On the political determinants of labor income tax progressivity

Nora Strecker


Since the economic and financial crisis of 2008/09, the world has seen a surge in the discomfort of electorates around the world, which materialized in changing political majorities and less predictable decisions flowing from direct democracy. Economists and political scientists concur that a change in the perceived income and wealth inequality in conjunction with an increased competition for resources may be part of the equation explaining this phenomenon.

Clearly, what should matter to households in this regard the most, beyond changes in consumer prices, are disposable, after-tax nominal incomes. While data on assets, incomes, and their distribution prior to taxation become more available, the profession has lacked a holistic, global view on how gross earnings are mapped into disposable income through labor income taxation and how this mapping has changed over past decades.
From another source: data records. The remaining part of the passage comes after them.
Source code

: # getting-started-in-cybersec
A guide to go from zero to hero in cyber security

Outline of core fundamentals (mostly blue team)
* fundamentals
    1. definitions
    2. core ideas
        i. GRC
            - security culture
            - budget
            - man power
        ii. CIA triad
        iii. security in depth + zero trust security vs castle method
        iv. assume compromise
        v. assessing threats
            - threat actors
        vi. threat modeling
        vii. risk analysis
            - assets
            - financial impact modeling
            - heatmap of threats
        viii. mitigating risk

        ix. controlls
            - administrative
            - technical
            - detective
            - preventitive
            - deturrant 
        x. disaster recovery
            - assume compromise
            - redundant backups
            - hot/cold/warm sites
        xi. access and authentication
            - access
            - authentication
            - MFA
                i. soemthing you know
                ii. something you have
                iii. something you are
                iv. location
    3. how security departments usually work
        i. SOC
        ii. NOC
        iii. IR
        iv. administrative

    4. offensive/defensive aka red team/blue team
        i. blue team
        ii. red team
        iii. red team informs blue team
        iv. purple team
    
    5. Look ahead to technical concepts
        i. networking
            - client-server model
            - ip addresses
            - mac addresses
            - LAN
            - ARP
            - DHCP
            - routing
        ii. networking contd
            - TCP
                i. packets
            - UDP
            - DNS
The present paper aims to fill this gap by introducing and describing a data set of unprecedented size and detail covering personal labor income tax calculators and statutory tax codes for 251 countries and territories for the years 1980-2012. The tax calculators provide data on effective average and effective marginal tax rates for archetypal household varieties and allow for adjustment in the earnings status of two spouses, account for the deductions, credits and allowances that accrue to workers, spouses, and their children.

Beyond presenting an overview of this data, the paper explores the impact of standard political factors on different measures of labor income tax progressivity. This analysis focuses on the built-in progressivity among single, male earners; however, a robustness check expands to consider all households along the income distribution.